Genf (epd). Im Jemen werden immer mehr Zivilisten Opfer des blutigen Krieges. 237 Zivilisten seien im April getötet worden, weitere 238 verletzt, erklärte eine Sprecherin des UN-Hochkommissariats für Menschenrechte am Freitag in Genf. Dies sei die höchste Zahl ziviler Opfer in diesem Jahr. Die Tendenz habe sich in der ersten Maiwoche fortgesetzt, in der sechs Zivilisten getötet und 57 verletzt worden seien. Die UN-Sprecherin nannte als Hauptgrund Luftangriffe auf dicht bevölkerte Gegenden, die vermutlich gegen humanitäres Völkerrecht verstießen.

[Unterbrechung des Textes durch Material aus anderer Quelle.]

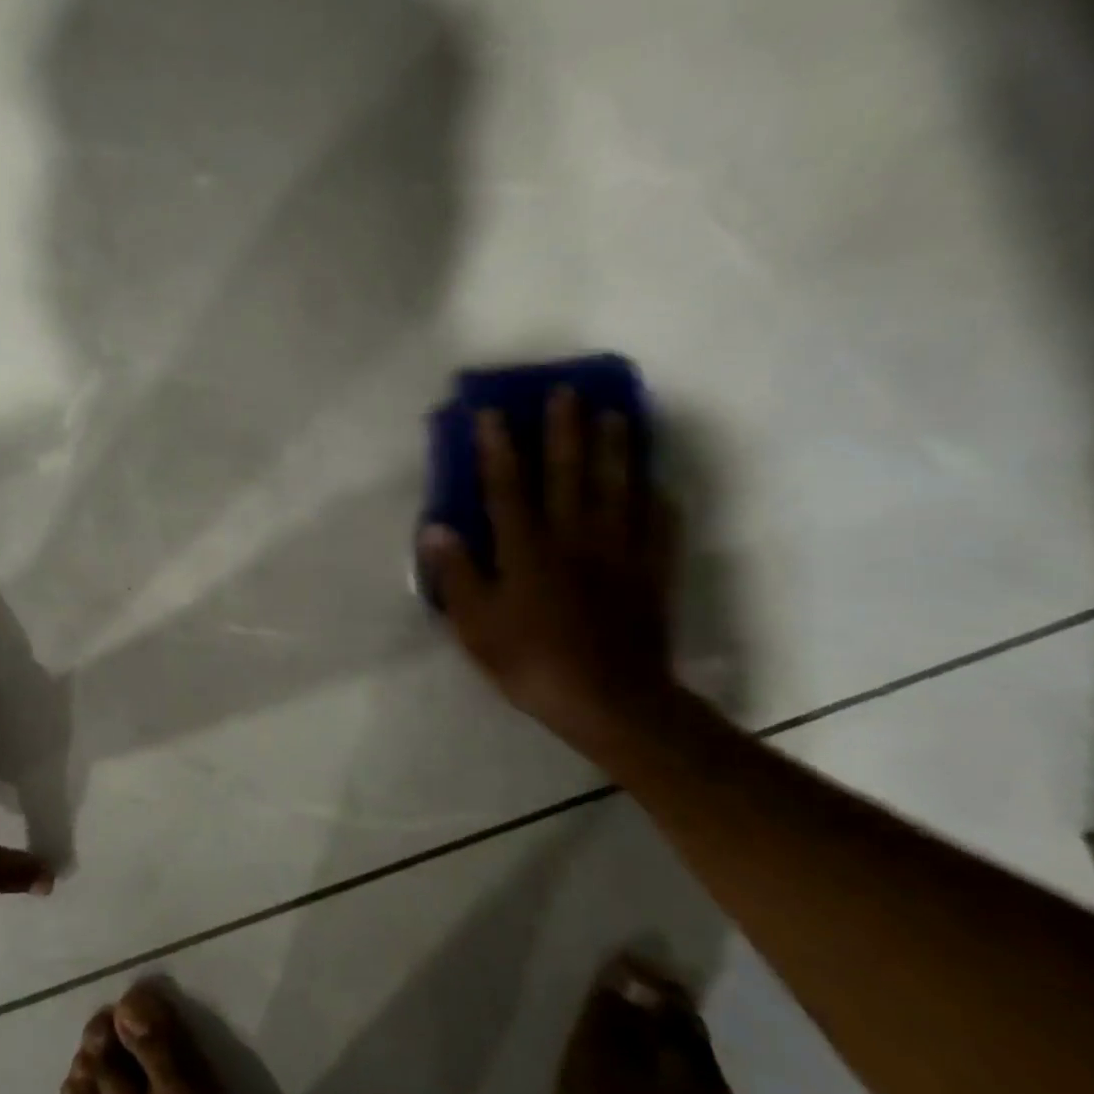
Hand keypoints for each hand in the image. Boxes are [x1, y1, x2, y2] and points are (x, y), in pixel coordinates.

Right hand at [418, 387, 676, 740]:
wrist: (609, 701)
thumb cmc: (531, 661)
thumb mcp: (476, 625)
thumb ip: (457, 574)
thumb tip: (436, 528)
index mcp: (526, 549)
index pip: (507, 486)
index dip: (497, 447)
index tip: (492, 411)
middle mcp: (573, 537)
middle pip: (568, 473)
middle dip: (565, 430)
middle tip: (567, 391)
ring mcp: (617, 552)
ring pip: (617, 488)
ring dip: (616, 449)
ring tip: (617, 414)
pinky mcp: (650, 572)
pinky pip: (657, 526)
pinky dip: (657, 500)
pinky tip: (657, 483)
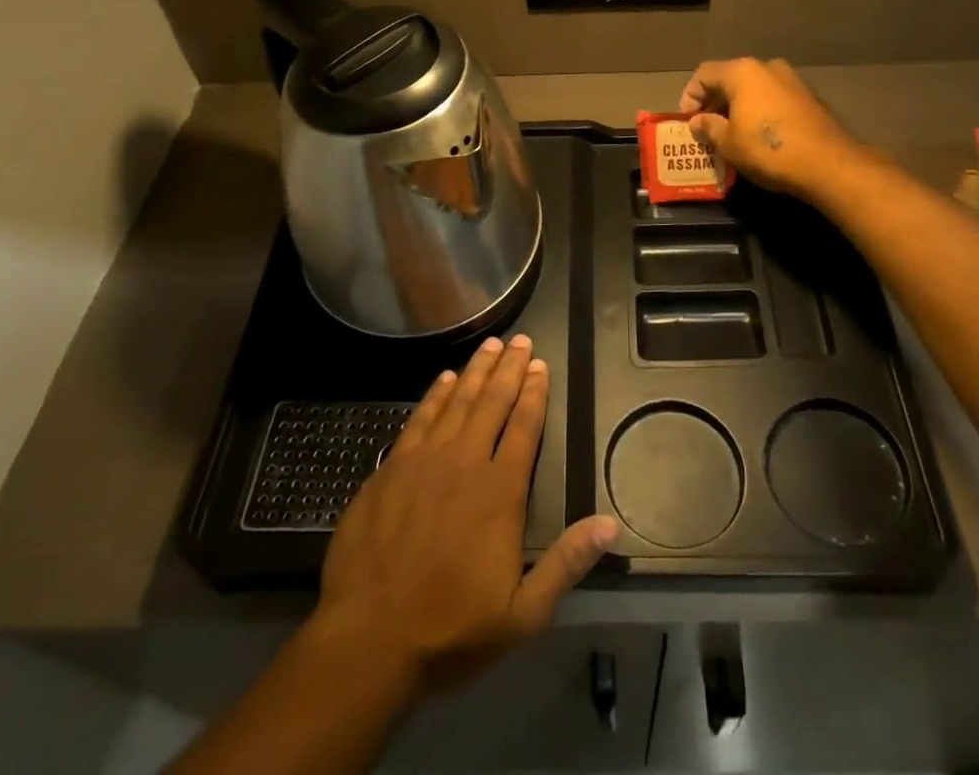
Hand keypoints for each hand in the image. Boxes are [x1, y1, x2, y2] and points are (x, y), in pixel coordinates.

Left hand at [312, 335, 619, 696]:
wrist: (368, 638)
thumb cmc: (450, 629)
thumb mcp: (522, 615)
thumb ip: (566, 564)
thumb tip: (609, 525)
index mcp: (500, 491)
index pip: (524, 427)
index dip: (534, 393)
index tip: (541, 365)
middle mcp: (465, 462)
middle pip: (492, 402)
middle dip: (509, 368)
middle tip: (520, 340)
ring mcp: (424, 461)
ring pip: (457, 402)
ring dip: (477, 371)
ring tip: (490, 345)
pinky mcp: (392, 468)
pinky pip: (421, 418)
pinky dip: (436, 394)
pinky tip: (445, 379)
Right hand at [680, 57, 857, 197]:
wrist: (829, 164)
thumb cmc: (769, 150)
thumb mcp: (728, 143)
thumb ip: (708, 127)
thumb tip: (698, 122)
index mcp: (742, 72)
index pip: (704, 74)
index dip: (689, 96)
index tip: (688, 122)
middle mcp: (767, 67)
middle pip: (729, 79)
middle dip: (713, 103)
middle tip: (705, 129)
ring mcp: (791, 80)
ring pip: (753, 89)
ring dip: (737, 108)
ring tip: (729, 134)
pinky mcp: (808, 98)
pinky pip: (772, 99)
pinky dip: (759, 112)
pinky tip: (757, 136)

Das Völkerrecht verpflichtet Kriegsparteien, Zivilisten besonders zu schützen. Die regierungstreue Koalition unter Führung Saudi-Arabiens hatte in den vergangenen Wochen immer wieder Luftangriffe auf Stützpunkte der Huthi-Rebellen geflogen, die vom Iran militärisch unterstützt werden. Die UN erklärten, unter anderem sei der Präsidialpalast der Huthi-Regierung in kurzem Abstand zweimal bombardiert worden, wodurch auch diejenigen getroffen wurden, die den Opfern des ersten Angriffs zur Hilfe eilten. Ein anderes Mal sei eine Tankstelle bombardiert worden. Doch auch Huthi-Rebellen verstießen gegen das Völkerrecht. So seien bei einem willkürlichen Granatenbeschuss Anfang Mai mindestens fünf Zivilisten getötet worden.

Das UN-Hochkommissariat rief alle Kriegsparteien dazu auf, das Völkerrecht zu achten. Nach UN-Angaben sind seit Beginn des Kriegs im März 2015 über 16.400 Zivilisten Opfer der Kämpfe geworden, 6.385 von ihnen wurden getötet.